• Global public health · Apr 2019

    The power of popular opinion in everyday primary care provision in urban India.

    • Radhika Gore.
    • a Department of Population Health , NYU School of Medicine , New York , USA.
    • Glob Public Health. 2019 Apr 1; 14 (4): 528-541.

    AbstractStudies of power in health care settings in low- and middle-income countries largely describe providers' exercise of discretionary power in frontline roles, leaving under-specified the macro-institutions and mechanisms of power that drive health care outcomes. In this study I conceptualise providers' actions not in terms of discretionary power but as obligatory responses to 'authority' over them. Authority denotes an actor's rightfully held social power over others, who accept to follow that actor's directives. Explaining authority's workings entails studying how it operates from its subjects' perspectives. I analyse in particular the authority of popular opinion-which derives from citizens' claims to state services-over primary care doctors in municipal health facilities in Pune, India. Through year-long ethnographic fieldwork, I examine doctors' experience of popular opinion, social relations between doctors and communities, and the institutional history of state-provided urban primary care.
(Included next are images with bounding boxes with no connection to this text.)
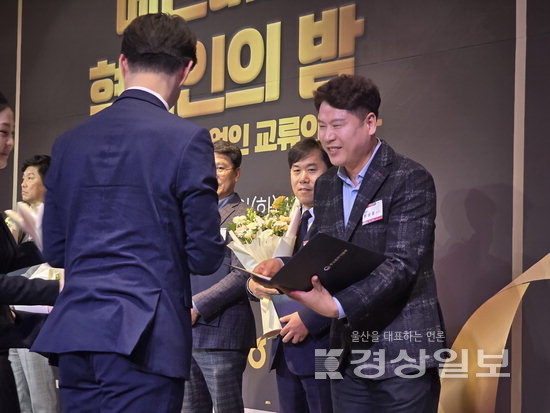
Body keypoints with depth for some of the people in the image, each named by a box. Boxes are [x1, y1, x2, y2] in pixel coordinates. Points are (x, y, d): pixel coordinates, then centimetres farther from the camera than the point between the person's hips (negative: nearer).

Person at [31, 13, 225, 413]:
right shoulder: (187, 139, -7)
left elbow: (55, 250, 14)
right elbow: (205, 256, -6)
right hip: (142, 338, -5)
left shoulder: (70, 141, 9)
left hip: (74, 334, 6)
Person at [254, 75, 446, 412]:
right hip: (348, 356, 6)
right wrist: (283, 267, -5)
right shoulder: (326, 186, 13)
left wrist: (337, 305, -28)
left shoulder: (411, 180, -9)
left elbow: (401, 263, -18)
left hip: (403, 356, -6)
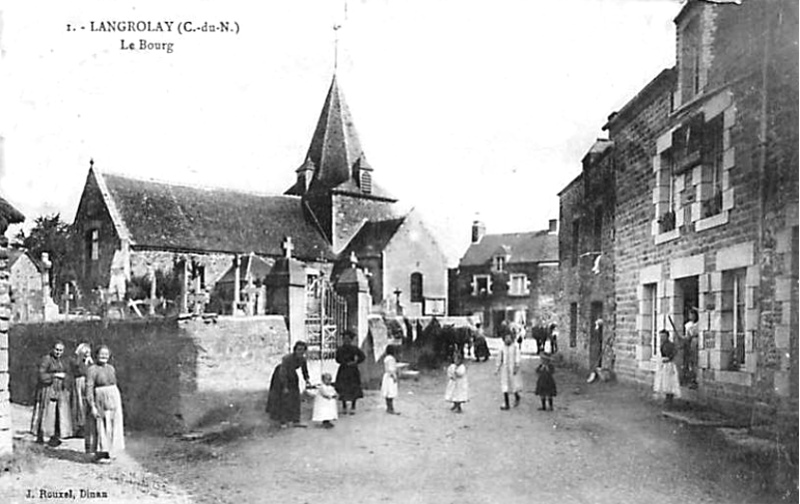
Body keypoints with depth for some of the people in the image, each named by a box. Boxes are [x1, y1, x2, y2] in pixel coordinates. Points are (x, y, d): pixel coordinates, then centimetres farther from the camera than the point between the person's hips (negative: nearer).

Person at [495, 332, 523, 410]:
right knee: (505, 386, -1)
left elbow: (517, 358, -8)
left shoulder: (515, 348, -5)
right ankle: (506, 404, 2)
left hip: (513, 368, -3)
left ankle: (517, 398, 30)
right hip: (504, 369, 3)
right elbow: (500, 359, 12)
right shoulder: (502, 348, 5)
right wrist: (497, 368, 10)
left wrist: (516, 368, -18)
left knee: (514, 385, -1)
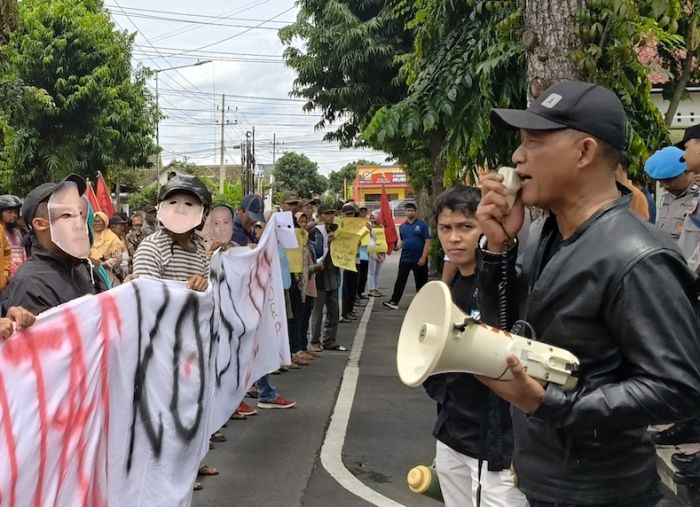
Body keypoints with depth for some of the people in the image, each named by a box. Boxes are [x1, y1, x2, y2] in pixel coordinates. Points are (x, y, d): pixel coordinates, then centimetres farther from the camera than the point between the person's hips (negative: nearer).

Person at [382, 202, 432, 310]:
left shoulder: (422, 225, -6)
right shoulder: (402, 226, 9)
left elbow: (428, 241, -10)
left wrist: (423, 257, -16)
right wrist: (398, 246, -3)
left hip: (419, 259, -4)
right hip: (405, 258, 4)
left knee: (421, 282, 6)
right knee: (400, 281, 0)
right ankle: (394, 302, -2)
Findings show that doctors routinely confront popular disregard for their services. But under conditions of long-standing neglect of municipal services, tenuous state-society relations, and an avid, widely preferred private sector, doctors appear unable and wary to deliver more than minimum clinical care. Their circumscribed response reflects mechanisms by which the power of popular opinion, under policy neglect, impels them to maintain a deficient status quo.